TASK OBJECTIVE:
Reproduce verbatim the lines of the material below, starting at the line with "X181576806Y-102823194D01*" and ending at the line with "X181472642Y-104439239D01*", both inclusive; skip the rest.

*** Opening RECORDS TO PROCESS ***

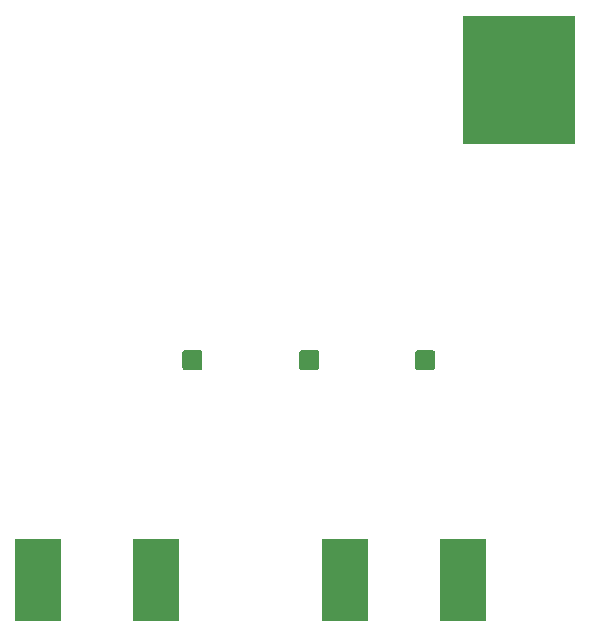
<source format=gbp>
G04 #@! TF.GenerationSoftware,KiCad,Pcbnew,(5.1.4)-1*
G04 #@! TF.CreationDate,2020-03-14T09:34:49+01:00*
G04 #@! TF.ProjectId,wave_gen_amp,77617665-5f67-4656-9e5f-616d702e6b69,rev?*
G04 #@! TF.SameCoordinates,Original*
G04 #@! TF.FileFunction,Paste,Bot*
G04 #@! TF.FilePolarity,Positive*
%FSLAX46Y46*%
G04 Gerber Fmt 4.6, Leading zero omitted, Abs format (unit mm)*
G04 Created by KiCad (PCBNEW (5.1.4)-1) date 2020-03-14 09:34:49*
%MOMM*%
%LPD*%
G04 APERTURE LIST*
%ADD10C,0.100000*%
%ADD11C,1.700000*%
%ADD12R,9.500000X10.900000*%
%ADD13R,4.000000X7.000000*%
G04 APERTURE END LIST*
D10*
G36*
X171624594Y-102751203D02*
G01*
X171648853Y-102754802D01*
X171672642Y-102760761D01*
X171695733Y-102769023D01*
X171717902Y-102779508D01*
X171738937Y-102792116D01*
X171758635Y-102806725D01*
X171776806Y-102823194D01*
X171793275Y-102841365D01*
X171807884Y-102861063D01*
X171820492Y-102882098D01*
X171830977Y-102904267D01*
X171839239Y-102927358D01*
X171845198Y-102951147D01*
X171848797Y-102975406D01*
X171850000Y-102999900D01*
X171850000Y-104200100D01*
X171848797Y-104224594D01*
X171845198Y-104248853D01*
X171839239Y-104272642D01*
X171830977Y-104295733D01*
X171820492Y-104317902D01*
X171807884Y-104338937D01*
X171793275Y-104358635D01*
X171776806Y-104376806D01*
X171758635Y-104393275D01*
X171738937Y-104407884D01*
X171717902Y-104420492D01*
X171695733Y-104430977D01*
X171672642Y-104439239D01*
X171648853Y-104445198D01*
X171624594Y-104448797D01*
X171600100Y-104450000D01*
X170399900Y-104450000D01*
X170375406Y-104448797D01*
X170351147Y-104445198D01*
X170327358Y-104439239D01*
X170304267Y-104430977D01*
X170282098Y-104420492D01*
X170261063Y-104407884D01*
X170241365Y-104393275D01*
X170223194Y-104376806D01*
X170206725Y-104358635D01*
X170192116Y-104338937D01*
X170179508Y-104317902D01*
X170169023Y-104295733D01*
X170160761Y-104272642D01*
X170154802Y-104248853D01*
X170151203Y-104224594D01*
X170150000Y-104200100D01*
X170150000Y-102999900D01*
X170151203Y-102975406D01*
X170154802Y-102951147D01*
X170160761Y-102927358D01*
X170169023Y-102904267D01*
X170179508Y-102882098D01*
X170192116Y-102861063D01*
X170206725Y-102841365D01*
X170223194Y-102823194D01*
X170241365Y-102806725D01*
X170261063Y-102792116D01*
X170282098Y-102779508D01*
X170304267Y-102769023D01*
X170327358Y-102760761D01*
X170351147Y-102754802D01*
X170375406Y-102751203D01*
X170399900Y-102750000D01*
X171600100Y-102750000D01*
X171624594Y-102751203D01*
X171624594Y-102751203D01*
G37*
D11*
X171000000Y-103600000D03*
D10*
G36*
X161724594Y-102751203D02*
G01*
X161748853Y-102754802D01*
X161772642Y-102760761D01*
X161795733Y-102769023D01*
X161817902Y-102779508D01*
X161838937Y-102792116D01*
X161858635Y-102806725D01*
X161876806Y-102823194D01*
X161893275Y-102841365D01*
X161907884Y-102861063D01*
X161920492Y-102882098D01*
X161930977Y-102904267D01*
X161939239Y-102927358D01*
X161945198Y-102951147D01*
X161948797Y-102975406D01*
X161950000Y-102999900D01*
X161950000Y-104200100D01*
X161948797Y-104224594D01*
X161945198Y-104248853D01*
X161939239Y-104272642D01*
X161930977Y-104295733D01*
X161920492Y-104317902D01*
X161907884Y-104338937D01*
X161893275Y-104358635D01*
X161876806Y-104376806D01*
X161858635Y-104393275D01*
X161838937Y-104407884D01*
X161817902Y-104420492D01*
X161795733Y-104430977D01*
X161772642Y-104439239D01*
X161748853Y-104445198D01*
X161724594Y-104448797D01*
X161700100Y-104450000D01*
X160499900Y-104450000D01*
X160475406Y-104448797D01*
X160451147Y-104445198D01*
X160427358Y-104439239D01*
X160404267Y-104430977D01*
X160382098Y-104420492D01*
X160361063Y-104407884D01*
X160341365Y-104393275D01*
X160323194Y-104376806D01*
X160306725Y-104358635D01*
X160292116Y-104338937D01*
X160279508Y-104317902D01*
X160269023Y-104295733D01*
X160260761Y-104272642D01*
X160254802Y-104248853D01*
X160251203Y-104224594D01*
X160250000Y-104200100D01*
X160250000Y-102999900D01*
X160251203Y-102975406D01*
X160254802Y-102951147D01*
X160260761Y-102927358D01*
X160269023Y-102904267D01*
X160279508Y-102882098D01*
X160292116Y-102861063D01*
X160306725Y-102841365D01*
X160323194Y-102823194D01*
X160341365Y-102806725D01*
X160361063Y-102792116D01*
X160382098Y-102779508D01*
X160404267Y-102769023D01*
X160427358Y-102760761D01*
X160451147Y-102754802D01*
X160475406Y-102751203D01*
X160499900Y-102750000D01*
X161700100Y-102750000D01*
X161724594Y-102751203D01*
X161724594Y-102751203D01*
G37*
D11*
X161100000Y-103600000D03*
D10*
G36*
X181424594Y-102751203D02*
G01*
X181448853Y-102754802D01*
X181472642Y-102760761D01*
X181495733Y-102769023D01*
X181517902Y-102779508D01*
X181538937Y-102792116D01*
X181558635Y-102806725D01*
X181576806Y-102823194D01*
X181593275Y-102841365D01*
X181607884Y-102861063D01*
X181620492Y-102882098D01*
X181630977Y-102904267D01*
X181639239Y-102927358D01*
X181645198Y-102951147D01*
X181648797Y-102975406D01*
X181650000Y-102999900D01*
X181650000Y-104200100D01*
X181648797Y-104224594D01*
X181645198Y-104248853D01*
X181639239Y-104272642D01*
X181630977Y-104295733D01*
X181620492Y-104317902D01*
X181607884Y-104338937D01*
X181593275Y-104358635D01*
X181576806Y-104376806D01*
X181558635Y-104393275D01*
X181538937Y-104407884D01*
X181517902Y-104420492D01*
X181495733Y-104430977D01*
X181472642Y-104439239D01*
X181448853Y-104445198D01*
X181424594Y-104448797D01*
X181400100Y-104450000D01*
X180199900Y-104450000D01*
X180175406Y-104448797D01*
X180151147Y-104445198D01*
X180127358Y-104439239D01*
X180104267Y-104430977D01*
X180082098Y-104420492D01*
X180061063Y-104407884D01*
X180041365Y-104393275D01*
X180023194Y-104376806D01*
X180006725Y-104358635D01*
X179992116Y-104338937D01*
X179979508Y-104317902D01*
X179969023Y-104295733D01*
X179960761Y-104272642D01*
X179954802Y-104248853D01*
X179951203Y-104224594D01*
X179950000Y-104200100D01*
X179950000Y-102999900D01*
X179951203Y-102975406D01*
X179954802Y-102951147D01*
X179960761Y-102927358D01*
X179969023Y-102904267D01*
X179979508Y-102882098D01*
X179992116Y-102861063D01*
X180006725Y-102841365D01*
X180023194Y-102823194D01*
X180041365Y-102806725D01*
X180061063Y-102792116D01*
X180082098Y-102779508D01*
X180104267Y-102769023D01*
X180127358Y-102760761D01*
X180151147Y-102754802D01*
X180175406Y-102751203D01*
X180199900Y-102750000D01*
X181400100Y-102750000D01*
X181424594Y-102751203D01*
X181424594Y-102751203D01*
G37*
D11*
X180800000Y-103600000D03*
D12*
X188750000Y-79850000D03*
D13*
X184000000Y-122250200D03*
X174000000Y-122250200D03*
X158000000Y-122250200D03*
X148000000Y-122250200D03*
M02*

</source>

*** Closing RECORDS TO PROCESS ***

ANSWER SECTION:
X181576806Y-102823194D01*
X181593275Y-102841365D01*
X181607884Y-102861063D01*
X181620492Y-102882098D01*
X181630977Y-102904267D01*
X181639239Y-102927358D01*
X181645198Y-102951147D01*
X181648797Y-102975406D01*
X181650000Y-102999900D01*
X181650000Y-104200100D01*
X181648797Y-104224594D01*
X181645198Y-104248853D01*
X181639239Y-104272642D01*
X181630977Y-104295733D01*
X181620492Y-104317902D01*
X181607884Y-104338937D01*
X181593275Y-104358635D01*
X181576806Y-104376806D01*
X181558635Y-104393275D01*
X181538937Y-104407884D01*
X181517902Y-104420492D01*
X181495733Y-104430977D01*
X181472642Y-104439239D01*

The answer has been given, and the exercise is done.